This is the third in the Walking With Dinosaurs series in terms of geologic time and the second in terms of release date. Like others in the series it is unclear what is imagination and what is fact, but the rendering of extinct animals is excellent. One comment on all the “Walking With” videos — animals make sounds for a reason. It may be to freeze or to scatter prey, to communicate with others, or to intimidate a rival — but an animal waiting for an opportunity to attack is silent.
The video is ten years old and some of the paleontology is out of date. So are some of the locations – the evidence for land-dwelling forerunners of the whales, for instance, comes mainly from Pakistan and it is somewhat questionable to put an Ambulocetis in Germany.
The first DVD has six episodes. The first “New Dawn,” is set in the early Eocene, when the earth had settled down from the K-T boundary event and the extinction of virtually all large animals. Mammals are still small, and the descendants of dinosaurs — the birds — are the dominant predators.
Later in the Eocene the mammals are beginning to take over, and the second segment, “Whale Killer,” focuses on marine and estuarine life. It also considers the climatic results of changing ocean currents due to plate tectonics.
The third episode, “Land of Giants,” is set in the Oligocene and focuses on a single type of animal, the indricothere, although others are shown as well.
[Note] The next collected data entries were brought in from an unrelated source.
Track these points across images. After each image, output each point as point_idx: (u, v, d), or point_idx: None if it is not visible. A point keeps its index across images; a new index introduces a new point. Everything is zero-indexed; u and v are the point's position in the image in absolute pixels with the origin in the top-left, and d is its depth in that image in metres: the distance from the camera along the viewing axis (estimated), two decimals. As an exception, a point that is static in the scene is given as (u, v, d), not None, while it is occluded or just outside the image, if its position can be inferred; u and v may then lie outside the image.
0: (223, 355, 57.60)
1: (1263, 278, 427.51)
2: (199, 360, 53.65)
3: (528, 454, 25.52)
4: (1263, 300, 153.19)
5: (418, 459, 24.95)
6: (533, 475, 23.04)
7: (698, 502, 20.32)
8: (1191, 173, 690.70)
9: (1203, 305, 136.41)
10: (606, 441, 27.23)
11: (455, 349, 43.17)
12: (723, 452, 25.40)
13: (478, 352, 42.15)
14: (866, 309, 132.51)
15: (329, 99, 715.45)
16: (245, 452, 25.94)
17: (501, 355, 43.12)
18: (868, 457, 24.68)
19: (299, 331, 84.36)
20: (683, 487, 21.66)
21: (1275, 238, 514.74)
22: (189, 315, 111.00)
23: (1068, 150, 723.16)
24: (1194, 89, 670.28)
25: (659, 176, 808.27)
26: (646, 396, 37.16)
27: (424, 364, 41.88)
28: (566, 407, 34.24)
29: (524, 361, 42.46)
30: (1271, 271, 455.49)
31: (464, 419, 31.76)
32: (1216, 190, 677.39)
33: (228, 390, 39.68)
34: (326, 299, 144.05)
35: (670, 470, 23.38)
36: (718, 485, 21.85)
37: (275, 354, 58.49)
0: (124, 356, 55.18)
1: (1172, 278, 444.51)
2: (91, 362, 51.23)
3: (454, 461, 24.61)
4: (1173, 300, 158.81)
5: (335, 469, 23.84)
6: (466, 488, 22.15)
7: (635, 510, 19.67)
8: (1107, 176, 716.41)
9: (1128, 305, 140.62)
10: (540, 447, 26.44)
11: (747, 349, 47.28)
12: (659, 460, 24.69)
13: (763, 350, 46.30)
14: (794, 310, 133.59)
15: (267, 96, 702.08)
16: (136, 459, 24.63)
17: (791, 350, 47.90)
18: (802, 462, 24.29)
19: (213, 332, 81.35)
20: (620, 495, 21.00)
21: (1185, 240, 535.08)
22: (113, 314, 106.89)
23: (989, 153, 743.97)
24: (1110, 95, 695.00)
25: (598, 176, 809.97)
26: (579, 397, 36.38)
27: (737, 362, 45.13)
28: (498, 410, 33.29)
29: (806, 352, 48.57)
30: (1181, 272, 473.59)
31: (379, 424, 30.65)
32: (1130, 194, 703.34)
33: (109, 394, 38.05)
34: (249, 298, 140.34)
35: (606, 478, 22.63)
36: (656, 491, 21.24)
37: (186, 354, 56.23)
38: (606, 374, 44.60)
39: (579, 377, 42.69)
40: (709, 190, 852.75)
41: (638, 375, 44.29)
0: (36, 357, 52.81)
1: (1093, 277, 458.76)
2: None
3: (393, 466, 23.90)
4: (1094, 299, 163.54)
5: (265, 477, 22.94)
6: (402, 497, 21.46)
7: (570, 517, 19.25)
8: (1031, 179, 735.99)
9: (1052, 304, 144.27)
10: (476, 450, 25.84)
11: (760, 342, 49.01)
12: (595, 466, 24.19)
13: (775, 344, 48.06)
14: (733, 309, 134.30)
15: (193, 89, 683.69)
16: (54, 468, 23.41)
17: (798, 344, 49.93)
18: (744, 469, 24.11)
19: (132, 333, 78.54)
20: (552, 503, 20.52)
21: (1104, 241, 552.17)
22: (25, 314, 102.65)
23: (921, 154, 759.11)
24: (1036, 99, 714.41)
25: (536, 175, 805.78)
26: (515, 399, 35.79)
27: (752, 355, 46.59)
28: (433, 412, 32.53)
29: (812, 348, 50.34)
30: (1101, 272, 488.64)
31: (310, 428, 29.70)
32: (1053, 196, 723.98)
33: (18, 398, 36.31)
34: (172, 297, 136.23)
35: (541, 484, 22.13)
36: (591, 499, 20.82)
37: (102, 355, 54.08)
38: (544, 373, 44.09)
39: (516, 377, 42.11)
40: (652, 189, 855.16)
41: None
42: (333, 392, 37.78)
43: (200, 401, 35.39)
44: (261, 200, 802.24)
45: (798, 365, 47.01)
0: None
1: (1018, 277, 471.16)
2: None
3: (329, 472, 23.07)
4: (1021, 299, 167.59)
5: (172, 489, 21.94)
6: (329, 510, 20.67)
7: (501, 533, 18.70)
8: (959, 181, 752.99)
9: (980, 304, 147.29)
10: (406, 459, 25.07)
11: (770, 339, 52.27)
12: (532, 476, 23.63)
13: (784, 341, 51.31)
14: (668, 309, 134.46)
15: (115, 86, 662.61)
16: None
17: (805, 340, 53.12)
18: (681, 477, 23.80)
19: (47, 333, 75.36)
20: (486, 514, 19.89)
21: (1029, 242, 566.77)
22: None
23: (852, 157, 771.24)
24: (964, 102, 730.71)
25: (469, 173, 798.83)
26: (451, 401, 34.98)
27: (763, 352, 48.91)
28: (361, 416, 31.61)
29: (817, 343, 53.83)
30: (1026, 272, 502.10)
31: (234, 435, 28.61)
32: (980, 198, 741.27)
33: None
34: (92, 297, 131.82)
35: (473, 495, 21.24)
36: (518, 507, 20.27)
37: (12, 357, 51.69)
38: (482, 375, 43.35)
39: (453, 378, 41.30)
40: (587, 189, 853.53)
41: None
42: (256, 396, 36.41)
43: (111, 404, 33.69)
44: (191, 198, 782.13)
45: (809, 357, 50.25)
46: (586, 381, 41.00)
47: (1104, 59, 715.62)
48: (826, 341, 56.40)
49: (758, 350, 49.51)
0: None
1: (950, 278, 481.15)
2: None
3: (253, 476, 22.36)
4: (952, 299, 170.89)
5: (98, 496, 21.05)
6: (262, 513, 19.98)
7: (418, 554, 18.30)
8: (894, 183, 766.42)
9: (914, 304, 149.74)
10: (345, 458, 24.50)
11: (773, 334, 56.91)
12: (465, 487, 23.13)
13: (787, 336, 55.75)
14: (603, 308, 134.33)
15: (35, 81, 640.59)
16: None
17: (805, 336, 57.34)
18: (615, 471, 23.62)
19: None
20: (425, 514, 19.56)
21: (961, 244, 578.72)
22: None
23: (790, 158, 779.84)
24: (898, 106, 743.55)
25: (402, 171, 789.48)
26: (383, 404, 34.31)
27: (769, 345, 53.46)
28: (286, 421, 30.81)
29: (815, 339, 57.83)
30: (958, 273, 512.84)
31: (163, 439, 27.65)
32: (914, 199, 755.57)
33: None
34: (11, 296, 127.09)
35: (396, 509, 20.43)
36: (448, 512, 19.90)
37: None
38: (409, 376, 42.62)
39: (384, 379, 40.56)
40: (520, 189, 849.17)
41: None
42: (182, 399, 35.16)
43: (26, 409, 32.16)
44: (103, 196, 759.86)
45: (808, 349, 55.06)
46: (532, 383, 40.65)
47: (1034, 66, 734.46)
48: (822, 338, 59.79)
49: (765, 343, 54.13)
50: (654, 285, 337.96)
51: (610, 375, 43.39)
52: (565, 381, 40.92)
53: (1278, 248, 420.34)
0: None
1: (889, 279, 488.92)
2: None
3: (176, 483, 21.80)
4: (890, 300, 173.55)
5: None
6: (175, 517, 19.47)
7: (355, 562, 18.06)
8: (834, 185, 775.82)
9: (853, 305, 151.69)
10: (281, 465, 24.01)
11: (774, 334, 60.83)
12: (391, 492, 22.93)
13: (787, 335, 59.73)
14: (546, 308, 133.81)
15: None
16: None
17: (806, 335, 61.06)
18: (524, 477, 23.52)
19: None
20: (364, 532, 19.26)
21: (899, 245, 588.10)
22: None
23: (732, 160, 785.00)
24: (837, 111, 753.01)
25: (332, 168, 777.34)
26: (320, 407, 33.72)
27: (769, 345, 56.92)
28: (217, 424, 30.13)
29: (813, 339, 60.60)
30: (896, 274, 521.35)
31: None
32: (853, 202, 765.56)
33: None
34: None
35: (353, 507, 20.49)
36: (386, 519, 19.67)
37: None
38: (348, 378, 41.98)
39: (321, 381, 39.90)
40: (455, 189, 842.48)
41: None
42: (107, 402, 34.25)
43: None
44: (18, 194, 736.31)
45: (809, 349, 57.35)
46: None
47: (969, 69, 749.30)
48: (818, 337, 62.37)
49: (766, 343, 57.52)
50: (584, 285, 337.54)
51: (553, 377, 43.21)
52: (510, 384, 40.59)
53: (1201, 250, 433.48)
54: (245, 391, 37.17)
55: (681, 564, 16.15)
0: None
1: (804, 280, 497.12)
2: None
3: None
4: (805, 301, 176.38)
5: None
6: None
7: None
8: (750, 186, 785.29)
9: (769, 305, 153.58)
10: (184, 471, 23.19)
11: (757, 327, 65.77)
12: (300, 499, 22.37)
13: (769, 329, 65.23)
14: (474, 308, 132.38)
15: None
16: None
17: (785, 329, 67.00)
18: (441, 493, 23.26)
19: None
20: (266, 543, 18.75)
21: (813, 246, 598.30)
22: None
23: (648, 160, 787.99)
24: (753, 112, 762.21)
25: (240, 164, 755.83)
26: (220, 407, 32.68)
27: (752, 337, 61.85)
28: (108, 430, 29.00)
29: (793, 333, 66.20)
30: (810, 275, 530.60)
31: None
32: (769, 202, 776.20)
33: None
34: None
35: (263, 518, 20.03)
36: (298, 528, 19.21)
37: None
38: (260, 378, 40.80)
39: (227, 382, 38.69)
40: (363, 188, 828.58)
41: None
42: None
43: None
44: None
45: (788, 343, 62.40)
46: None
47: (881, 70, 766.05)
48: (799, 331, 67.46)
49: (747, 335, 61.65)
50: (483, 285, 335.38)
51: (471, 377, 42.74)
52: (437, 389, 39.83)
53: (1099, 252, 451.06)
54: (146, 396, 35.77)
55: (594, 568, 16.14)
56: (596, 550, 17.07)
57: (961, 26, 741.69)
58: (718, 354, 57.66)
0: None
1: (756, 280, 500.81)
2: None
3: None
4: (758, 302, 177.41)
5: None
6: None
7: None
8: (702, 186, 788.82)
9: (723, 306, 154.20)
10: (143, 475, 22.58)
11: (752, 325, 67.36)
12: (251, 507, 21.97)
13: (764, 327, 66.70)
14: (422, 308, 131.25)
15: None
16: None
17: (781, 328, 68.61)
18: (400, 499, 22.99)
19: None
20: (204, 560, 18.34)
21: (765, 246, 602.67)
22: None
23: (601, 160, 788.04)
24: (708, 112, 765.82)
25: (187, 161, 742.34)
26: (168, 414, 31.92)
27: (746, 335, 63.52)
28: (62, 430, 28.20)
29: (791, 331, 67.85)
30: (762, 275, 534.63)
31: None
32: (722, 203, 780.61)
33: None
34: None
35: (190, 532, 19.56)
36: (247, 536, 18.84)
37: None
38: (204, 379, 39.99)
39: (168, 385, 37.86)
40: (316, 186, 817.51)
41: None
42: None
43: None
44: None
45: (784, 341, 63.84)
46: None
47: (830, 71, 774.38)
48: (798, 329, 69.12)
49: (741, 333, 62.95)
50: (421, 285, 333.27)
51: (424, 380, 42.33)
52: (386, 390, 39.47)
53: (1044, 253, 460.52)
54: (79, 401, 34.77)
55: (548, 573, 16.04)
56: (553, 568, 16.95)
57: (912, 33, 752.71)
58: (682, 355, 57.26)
Imagine a rhinocerous the size of a giraffe! I’m not sure they gave their indricotheres the right environment, though.
The early evolution of our own species is covered in the fourth episode, “Next of Kin,” which centers on an australopithecine clan. Grass has now evolved, making backgrounds much easier for the filmmakers to find. This episode is relatively recent, only a little more than 3 million years ago.
The fifth episode. “Sabre Tooth,” is set in South America a million years after the Panamanian land bridge has opened, ending 30 million years of isolation. The old top predators were terror birds, much like those of the first episode. This episode focuses on the North American predator that has replaced them, the sabertooth cat.
The sixth episode, “Mammoth Journey,” takes place in Europe at the height of the last ice age, when two sub-species of humans shared the territory with a number of cold-adapted animals. Living in Alaska and knowing that mammoths did quite well here during the ice age, I am not so sure that the cold would have forced them to migrate out of the lush pastures of the North Sea, though.
Don’t forget the second DVD in the set. This has a good deal of information on how the episodes were made, interviews with the producers, model-makers and animators, and some behind the scenes information on the animals themselves and the evidence for their existence.